____ AVAILABLE RECORDS

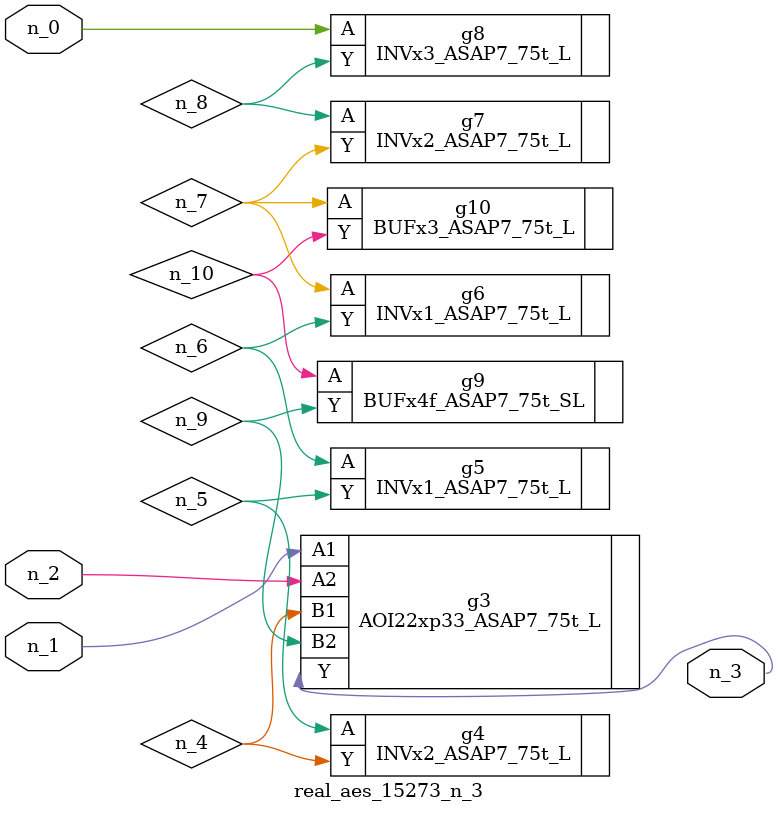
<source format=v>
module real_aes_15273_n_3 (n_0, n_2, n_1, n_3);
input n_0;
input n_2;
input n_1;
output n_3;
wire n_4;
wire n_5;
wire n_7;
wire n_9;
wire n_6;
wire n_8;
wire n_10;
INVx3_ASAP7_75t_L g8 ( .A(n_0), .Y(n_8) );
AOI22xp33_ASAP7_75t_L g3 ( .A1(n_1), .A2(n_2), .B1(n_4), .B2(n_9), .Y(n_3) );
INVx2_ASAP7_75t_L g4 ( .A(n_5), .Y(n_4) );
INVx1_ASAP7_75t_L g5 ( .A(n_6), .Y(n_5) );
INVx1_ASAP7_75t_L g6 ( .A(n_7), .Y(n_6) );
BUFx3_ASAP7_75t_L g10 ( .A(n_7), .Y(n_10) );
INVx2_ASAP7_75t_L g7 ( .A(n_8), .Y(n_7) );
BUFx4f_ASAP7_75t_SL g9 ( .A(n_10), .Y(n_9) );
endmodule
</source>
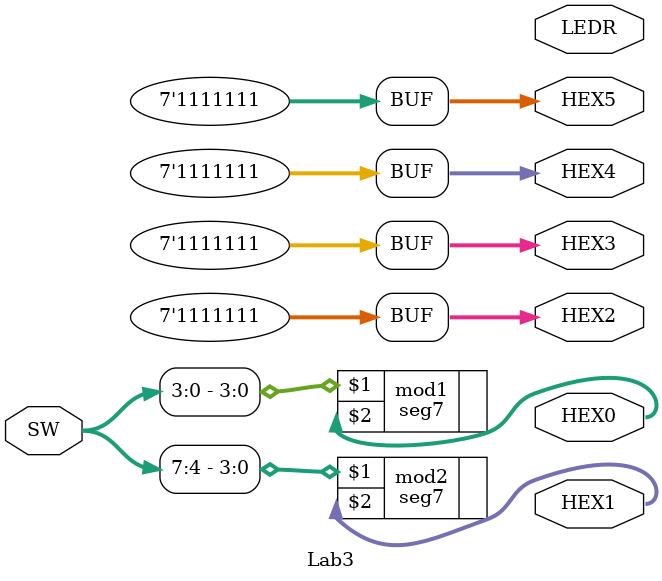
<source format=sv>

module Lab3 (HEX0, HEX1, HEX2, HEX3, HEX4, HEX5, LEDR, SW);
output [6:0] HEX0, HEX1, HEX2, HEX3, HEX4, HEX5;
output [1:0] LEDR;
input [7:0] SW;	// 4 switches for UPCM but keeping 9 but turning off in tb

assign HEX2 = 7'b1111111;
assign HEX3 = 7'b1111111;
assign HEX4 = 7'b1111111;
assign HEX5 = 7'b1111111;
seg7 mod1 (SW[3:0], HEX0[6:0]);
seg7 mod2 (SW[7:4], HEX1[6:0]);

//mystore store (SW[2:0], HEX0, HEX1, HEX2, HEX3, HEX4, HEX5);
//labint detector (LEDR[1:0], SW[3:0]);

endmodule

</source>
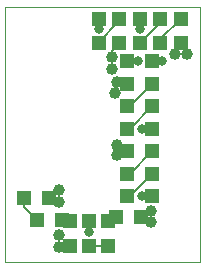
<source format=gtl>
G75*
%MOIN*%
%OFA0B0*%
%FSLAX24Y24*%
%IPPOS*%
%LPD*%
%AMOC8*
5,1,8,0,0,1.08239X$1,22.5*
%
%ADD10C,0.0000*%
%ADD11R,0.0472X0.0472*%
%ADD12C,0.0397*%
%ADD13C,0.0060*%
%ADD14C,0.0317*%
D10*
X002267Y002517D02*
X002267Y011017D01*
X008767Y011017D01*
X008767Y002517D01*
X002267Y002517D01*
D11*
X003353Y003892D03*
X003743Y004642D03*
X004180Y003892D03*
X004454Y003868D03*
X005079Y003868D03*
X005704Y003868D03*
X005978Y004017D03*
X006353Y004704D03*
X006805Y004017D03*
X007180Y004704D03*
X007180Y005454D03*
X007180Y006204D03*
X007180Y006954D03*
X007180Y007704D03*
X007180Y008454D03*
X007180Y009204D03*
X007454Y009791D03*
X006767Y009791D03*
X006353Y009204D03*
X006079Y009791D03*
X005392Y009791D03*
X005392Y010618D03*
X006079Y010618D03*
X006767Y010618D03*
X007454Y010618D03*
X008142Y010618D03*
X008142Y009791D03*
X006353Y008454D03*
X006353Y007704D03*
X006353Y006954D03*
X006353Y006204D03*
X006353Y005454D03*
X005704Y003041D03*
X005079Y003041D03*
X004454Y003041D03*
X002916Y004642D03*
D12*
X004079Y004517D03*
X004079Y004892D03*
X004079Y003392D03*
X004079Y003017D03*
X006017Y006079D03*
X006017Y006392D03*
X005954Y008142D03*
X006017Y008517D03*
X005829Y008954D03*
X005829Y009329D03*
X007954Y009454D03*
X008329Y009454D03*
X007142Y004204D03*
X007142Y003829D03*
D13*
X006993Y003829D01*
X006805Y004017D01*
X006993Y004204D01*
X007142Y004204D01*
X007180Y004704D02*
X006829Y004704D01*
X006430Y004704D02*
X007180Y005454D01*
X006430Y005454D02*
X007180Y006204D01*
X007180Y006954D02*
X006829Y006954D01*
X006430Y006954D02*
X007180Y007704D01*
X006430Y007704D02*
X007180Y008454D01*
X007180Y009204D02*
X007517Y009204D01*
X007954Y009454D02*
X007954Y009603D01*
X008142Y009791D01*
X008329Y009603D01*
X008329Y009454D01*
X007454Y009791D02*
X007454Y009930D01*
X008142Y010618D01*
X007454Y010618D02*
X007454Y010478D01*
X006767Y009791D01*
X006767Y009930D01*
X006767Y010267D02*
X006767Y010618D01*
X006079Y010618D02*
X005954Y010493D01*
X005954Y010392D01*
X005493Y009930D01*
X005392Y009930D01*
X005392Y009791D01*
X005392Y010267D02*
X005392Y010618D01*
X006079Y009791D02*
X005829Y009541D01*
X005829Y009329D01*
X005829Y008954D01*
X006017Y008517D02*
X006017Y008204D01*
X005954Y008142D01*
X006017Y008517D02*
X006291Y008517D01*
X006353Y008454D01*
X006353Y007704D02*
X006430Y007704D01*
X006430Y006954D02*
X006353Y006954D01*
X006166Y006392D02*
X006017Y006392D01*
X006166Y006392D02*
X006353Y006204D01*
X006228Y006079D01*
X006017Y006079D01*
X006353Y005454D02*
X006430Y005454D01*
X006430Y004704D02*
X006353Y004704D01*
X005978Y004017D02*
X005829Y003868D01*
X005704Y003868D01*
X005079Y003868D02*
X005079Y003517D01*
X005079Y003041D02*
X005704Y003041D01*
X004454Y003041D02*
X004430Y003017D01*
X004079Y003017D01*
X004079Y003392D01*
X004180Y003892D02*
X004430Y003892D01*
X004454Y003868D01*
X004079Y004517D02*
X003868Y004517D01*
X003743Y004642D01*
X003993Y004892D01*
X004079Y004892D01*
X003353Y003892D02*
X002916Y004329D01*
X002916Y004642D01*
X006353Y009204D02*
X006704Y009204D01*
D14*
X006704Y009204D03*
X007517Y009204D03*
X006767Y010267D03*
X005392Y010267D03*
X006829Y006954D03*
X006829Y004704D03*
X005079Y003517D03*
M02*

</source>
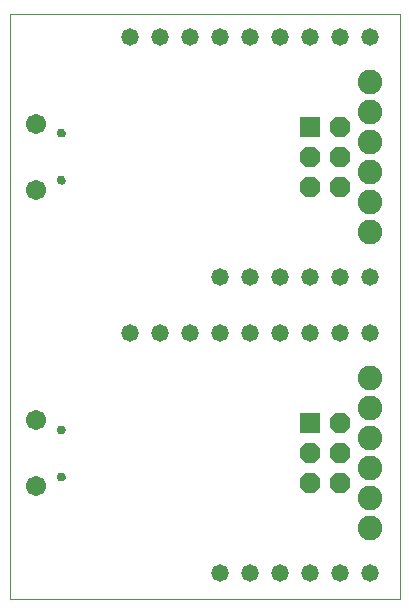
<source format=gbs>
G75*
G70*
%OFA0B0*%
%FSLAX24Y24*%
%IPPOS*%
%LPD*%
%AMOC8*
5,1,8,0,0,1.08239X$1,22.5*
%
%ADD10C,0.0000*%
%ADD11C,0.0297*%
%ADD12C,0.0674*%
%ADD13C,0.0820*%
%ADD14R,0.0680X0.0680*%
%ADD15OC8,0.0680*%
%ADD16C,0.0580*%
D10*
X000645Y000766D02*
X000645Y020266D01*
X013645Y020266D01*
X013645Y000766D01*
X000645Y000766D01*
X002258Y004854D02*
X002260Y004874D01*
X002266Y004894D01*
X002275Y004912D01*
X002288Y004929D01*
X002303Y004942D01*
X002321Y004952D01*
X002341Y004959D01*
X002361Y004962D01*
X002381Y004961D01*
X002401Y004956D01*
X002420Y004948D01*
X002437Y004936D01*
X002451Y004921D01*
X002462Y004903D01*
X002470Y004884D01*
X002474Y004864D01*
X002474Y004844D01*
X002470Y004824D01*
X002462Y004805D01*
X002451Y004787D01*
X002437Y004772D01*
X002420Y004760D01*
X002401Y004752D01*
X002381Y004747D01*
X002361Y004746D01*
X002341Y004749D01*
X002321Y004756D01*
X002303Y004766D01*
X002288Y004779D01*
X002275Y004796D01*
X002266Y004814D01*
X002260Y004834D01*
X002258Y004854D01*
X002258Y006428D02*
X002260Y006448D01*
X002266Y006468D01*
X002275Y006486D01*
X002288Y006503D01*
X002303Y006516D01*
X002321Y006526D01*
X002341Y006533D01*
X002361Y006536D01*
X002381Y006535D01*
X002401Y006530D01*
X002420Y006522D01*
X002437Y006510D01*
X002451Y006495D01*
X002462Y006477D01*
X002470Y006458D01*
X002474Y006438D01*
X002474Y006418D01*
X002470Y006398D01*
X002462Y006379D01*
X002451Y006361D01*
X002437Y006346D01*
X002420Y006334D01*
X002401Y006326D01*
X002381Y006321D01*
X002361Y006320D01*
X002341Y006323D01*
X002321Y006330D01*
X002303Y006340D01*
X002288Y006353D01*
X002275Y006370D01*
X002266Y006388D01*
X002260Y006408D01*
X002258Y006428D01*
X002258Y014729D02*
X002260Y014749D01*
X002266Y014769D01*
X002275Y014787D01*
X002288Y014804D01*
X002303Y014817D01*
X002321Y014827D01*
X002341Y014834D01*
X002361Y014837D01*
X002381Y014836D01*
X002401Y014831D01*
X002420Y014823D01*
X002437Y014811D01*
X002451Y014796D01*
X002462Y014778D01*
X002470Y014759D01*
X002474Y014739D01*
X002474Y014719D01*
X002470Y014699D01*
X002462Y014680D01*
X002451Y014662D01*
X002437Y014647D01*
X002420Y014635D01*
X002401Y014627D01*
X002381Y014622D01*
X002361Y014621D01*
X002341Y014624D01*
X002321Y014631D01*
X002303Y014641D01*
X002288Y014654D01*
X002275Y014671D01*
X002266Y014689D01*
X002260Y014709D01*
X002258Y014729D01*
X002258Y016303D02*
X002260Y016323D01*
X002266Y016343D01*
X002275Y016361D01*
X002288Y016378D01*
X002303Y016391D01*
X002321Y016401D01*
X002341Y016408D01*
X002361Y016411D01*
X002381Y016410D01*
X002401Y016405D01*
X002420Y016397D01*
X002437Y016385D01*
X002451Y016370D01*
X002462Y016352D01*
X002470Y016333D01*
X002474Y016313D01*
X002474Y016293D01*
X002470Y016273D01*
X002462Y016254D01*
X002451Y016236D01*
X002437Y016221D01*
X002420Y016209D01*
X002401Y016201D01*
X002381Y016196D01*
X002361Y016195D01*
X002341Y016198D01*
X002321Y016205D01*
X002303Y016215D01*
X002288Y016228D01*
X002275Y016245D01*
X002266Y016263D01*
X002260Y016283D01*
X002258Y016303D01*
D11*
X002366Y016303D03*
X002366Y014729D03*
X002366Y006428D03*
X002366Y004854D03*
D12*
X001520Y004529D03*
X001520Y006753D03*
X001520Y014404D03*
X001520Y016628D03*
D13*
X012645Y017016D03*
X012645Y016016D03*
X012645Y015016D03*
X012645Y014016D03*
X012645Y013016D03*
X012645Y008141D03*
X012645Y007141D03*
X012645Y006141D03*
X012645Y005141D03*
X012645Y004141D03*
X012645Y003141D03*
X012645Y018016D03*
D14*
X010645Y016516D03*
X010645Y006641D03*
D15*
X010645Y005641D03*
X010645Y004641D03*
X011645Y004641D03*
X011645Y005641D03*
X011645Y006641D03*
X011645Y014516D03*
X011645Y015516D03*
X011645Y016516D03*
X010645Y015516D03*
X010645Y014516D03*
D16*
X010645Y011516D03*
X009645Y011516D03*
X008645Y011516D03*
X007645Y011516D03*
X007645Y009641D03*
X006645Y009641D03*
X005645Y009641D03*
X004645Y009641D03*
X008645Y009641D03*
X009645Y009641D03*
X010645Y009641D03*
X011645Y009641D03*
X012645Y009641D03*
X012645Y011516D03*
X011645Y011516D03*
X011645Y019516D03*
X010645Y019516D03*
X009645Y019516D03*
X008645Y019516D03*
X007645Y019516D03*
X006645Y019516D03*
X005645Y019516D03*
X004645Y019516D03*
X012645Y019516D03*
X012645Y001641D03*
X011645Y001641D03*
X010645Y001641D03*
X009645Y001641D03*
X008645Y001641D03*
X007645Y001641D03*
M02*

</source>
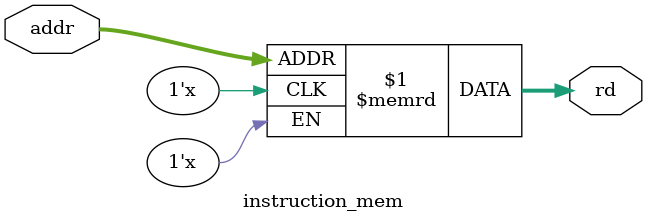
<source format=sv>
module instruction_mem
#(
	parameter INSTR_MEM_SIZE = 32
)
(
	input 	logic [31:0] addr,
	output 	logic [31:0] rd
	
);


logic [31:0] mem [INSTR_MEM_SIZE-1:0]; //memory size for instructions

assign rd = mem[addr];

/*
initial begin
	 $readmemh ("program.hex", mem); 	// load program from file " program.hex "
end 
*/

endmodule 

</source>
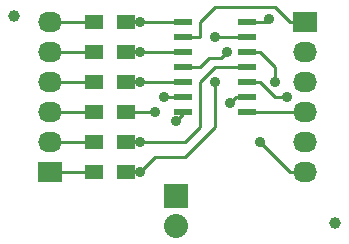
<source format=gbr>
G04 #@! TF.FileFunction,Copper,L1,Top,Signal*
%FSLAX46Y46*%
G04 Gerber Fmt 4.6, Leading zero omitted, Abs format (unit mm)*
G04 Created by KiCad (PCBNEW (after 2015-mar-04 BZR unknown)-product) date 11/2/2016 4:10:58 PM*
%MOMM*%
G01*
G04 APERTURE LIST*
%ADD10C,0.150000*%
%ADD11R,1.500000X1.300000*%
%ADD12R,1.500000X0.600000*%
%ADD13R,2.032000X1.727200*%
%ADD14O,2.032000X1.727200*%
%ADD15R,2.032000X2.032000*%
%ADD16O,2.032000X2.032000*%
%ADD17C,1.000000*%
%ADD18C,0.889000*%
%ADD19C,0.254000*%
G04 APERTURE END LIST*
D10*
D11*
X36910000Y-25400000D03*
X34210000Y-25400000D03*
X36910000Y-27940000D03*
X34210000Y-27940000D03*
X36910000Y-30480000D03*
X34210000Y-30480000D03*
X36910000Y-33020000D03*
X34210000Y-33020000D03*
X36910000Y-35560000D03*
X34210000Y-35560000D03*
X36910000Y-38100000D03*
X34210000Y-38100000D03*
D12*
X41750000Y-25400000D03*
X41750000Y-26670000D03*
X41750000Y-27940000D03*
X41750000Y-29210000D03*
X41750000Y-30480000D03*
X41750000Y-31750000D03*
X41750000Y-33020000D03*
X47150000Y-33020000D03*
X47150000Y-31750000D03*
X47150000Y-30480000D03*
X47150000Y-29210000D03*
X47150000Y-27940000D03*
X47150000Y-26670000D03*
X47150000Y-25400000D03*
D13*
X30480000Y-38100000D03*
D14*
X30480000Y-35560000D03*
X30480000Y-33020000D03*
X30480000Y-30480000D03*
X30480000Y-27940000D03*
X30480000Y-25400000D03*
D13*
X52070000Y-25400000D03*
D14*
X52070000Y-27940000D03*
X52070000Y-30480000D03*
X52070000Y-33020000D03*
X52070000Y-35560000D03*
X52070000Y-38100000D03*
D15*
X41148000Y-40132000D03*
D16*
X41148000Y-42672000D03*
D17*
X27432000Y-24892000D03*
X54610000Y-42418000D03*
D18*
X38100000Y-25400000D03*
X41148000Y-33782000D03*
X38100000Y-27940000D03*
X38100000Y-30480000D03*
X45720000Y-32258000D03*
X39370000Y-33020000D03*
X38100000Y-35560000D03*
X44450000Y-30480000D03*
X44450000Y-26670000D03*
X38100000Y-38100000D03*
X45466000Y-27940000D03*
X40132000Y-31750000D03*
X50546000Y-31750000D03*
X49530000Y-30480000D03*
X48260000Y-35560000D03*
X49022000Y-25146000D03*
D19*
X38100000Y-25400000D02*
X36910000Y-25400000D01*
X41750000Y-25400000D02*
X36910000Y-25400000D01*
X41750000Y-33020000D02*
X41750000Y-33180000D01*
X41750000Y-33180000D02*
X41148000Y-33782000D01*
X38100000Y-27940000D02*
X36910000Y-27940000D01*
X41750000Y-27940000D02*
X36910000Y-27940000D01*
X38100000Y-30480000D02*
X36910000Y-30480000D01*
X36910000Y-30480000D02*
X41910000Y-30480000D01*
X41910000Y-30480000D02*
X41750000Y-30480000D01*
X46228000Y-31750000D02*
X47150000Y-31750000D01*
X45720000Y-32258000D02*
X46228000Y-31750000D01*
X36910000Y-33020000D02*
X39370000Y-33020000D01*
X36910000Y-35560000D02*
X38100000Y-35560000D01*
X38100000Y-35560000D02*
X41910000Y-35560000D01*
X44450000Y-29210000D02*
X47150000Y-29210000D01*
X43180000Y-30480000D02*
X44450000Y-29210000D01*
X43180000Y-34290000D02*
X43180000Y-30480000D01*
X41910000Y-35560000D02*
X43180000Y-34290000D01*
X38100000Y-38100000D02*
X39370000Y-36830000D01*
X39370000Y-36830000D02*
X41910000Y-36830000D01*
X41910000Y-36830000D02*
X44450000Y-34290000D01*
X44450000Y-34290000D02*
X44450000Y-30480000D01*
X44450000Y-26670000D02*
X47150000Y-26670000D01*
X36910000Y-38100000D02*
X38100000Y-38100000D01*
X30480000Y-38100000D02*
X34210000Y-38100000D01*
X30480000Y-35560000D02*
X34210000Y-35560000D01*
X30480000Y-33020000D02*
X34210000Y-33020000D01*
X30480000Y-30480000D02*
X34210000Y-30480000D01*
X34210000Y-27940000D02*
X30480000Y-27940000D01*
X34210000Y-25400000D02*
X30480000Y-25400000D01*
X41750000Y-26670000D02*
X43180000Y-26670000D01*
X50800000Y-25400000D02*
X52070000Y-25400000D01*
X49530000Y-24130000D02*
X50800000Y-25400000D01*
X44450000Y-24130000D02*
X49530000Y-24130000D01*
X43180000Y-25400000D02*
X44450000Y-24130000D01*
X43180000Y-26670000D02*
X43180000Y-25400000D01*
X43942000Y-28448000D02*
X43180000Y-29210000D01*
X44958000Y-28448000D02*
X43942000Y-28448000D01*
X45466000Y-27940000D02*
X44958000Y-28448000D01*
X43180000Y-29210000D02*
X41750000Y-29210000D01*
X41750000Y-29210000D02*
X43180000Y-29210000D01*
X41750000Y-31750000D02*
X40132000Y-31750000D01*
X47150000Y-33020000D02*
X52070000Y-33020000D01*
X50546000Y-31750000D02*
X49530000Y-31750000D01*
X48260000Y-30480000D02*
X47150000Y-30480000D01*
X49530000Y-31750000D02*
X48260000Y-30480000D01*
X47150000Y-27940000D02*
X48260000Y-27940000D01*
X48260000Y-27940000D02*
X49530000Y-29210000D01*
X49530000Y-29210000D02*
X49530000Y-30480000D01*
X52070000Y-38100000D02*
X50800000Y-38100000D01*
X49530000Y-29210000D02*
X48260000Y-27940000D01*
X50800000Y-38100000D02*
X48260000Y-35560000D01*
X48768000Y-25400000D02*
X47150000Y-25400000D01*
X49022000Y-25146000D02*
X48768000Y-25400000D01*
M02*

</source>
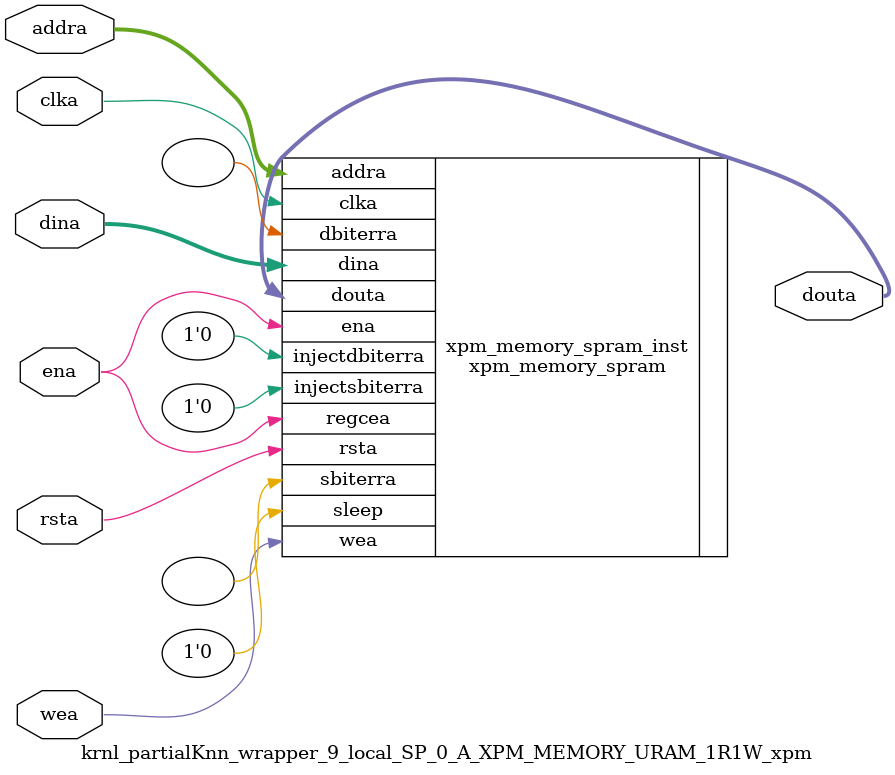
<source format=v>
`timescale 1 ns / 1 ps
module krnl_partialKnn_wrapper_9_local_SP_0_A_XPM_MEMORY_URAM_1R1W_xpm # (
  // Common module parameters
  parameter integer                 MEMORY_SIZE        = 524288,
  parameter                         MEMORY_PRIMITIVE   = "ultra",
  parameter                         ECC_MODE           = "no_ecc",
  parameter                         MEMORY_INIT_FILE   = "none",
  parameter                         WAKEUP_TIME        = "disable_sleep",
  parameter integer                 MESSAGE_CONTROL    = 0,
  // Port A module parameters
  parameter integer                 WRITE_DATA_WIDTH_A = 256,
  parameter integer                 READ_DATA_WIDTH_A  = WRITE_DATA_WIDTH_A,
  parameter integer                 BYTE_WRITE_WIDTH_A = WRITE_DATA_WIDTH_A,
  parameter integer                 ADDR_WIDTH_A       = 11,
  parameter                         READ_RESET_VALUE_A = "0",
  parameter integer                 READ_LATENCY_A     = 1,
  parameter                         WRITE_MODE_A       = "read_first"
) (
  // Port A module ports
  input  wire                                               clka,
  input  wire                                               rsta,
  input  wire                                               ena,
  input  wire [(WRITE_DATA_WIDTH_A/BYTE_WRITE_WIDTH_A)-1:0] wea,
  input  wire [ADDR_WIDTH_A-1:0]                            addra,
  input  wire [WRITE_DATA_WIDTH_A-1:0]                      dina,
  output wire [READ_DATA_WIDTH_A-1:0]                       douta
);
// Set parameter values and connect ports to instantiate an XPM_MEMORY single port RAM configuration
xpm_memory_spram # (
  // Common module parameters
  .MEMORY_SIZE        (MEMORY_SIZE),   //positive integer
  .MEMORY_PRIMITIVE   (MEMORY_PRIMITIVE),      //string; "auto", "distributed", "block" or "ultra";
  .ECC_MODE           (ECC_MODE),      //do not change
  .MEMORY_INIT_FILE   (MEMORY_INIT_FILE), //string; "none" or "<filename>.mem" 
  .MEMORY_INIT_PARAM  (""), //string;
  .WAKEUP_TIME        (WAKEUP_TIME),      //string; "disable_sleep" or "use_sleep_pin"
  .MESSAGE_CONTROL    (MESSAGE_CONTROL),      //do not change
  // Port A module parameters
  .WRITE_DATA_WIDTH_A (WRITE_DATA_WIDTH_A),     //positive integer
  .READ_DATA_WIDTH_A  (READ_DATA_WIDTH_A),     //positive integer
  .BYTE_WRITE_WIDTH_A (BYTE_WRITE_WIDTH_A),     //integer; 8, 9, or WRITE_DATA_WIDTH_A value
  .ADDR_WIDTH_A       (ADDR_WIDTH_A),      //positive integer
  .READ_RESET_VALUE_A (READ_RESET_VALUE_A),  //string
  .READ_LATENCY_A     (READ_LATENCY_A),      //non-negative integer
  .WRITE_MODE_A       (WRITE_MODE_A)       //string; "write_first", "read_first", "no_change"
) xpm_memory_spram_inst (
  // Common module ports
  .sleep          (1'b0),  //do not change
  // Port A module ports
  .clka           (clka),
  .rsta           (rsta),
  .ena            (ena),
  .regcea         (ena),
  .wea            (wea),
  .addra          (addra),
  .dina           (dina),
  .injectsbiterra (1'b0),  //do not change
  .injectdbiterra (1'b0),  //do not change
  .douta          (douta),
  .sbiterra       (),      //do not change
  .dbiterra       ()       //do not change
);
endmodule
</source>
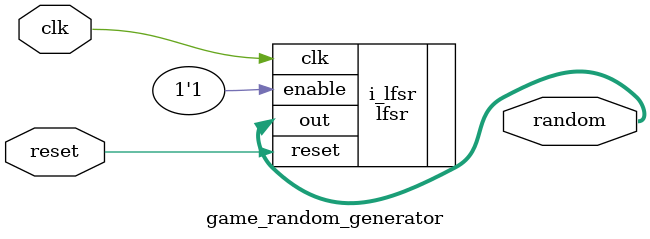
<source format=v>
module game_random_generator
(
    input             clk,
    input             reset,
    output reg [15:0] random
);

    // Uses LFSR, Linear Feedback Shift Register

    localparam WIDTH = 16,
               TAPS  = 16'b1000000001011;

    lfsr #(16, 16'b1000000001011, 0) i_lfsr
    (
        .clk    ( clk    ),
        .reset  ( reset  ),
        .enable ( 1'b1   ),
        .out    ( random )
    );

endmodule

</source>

________

TASK STATEMENT: Would you please copy, word for word, everything above from the line containing "X004079Y003392D03*" down to the line containing "X004454Y003868D01*", those two lines included?

EXERCISE RESULT:
X004079Y003392D03*
X004079Y003017D03*
X006017Y006079D03*
X006017Y006392D03*
X005954Y008142D03*
X006017Y008517D03*
X005829Y008954D03*
X005829Y009329D03*
X007954Y009454D03*
X008329Y009454D03*
X007142Y004204D03*
X007142Y003829D03*
D13*
X006993Y003829D01*
X006805Y004017D01*
X006993Y004204D01*
X007142Y004204D01*
X007180Y004704D02*
X006829Y004704D01*
X006430Y004704D02*
X007180Y005454D01*
X006430Y005454D02*
X007180Y006204D01*
X007180Y006954D02*
X006829Y006954D01*
X006430Y006954D02*
X007180Y007704D01*
X006430Y007704D02*
X007180Y008454D01*
X007180Y009204D02*
X007517Y009204D01*
X007954Y009454D02*
X007954Y009603D01*
X008142Y009791D01*
X008329Y009603D01*
X008329Y009454D01*
X007454Y009791D02*
X007454Y009930D01*
X008142Y010618D01*
X007454Y010618D02*
X007454Y010478D01*
X006767Y009791D01*
X006767Y009930D01*
X006767Y010267D02*
X006767Y010618D01*
X006079Y010618D02*
X005954Y010493D01*
X005954Y010392D01*
X005493Y009930D01*
X005392Y009930D01*
X005392Y009791D01*
X005392Y010267D02*
X005392Y010618D01*
X006079Y009791D02*
X005829Y009541D01*
X005829Y009329D01*
X005829Y008954D01*
X006017Y008517D02*
X006017Y008204D01*
X005954Y008142D01*
X006017Y008517D02*
X006291Y008517D01*
X006353Y008454D01*
X006353Y007704D02*
X006430Y007704D01*
X006430Y006954D02*
X006353Y006954D01*
X006166Y006392D02*
X006017Y006392D01*
X006166Y006392D02*
X006353Y006204D01*
X006228Y006079D01*
X006017Y006079D01*
X006353Y005454D02*
X006430Y005454D01*
X006430Y004704D02*
X006353Y004704D01*
X005978Y004017D02*
X005829Y003868D01*
X005704Y003868D01*
X005079Y003868D02*
X005079Y003517D01*
X005079Y003041D02*
X005704Y003041D01*
X004454Y003041D02*
X004430Y003017D01*
X004079Y003017D01*
X004079Y003392D01*
X004180Y003892D02*
X004430Y003892D01*
X004454Y003868D01*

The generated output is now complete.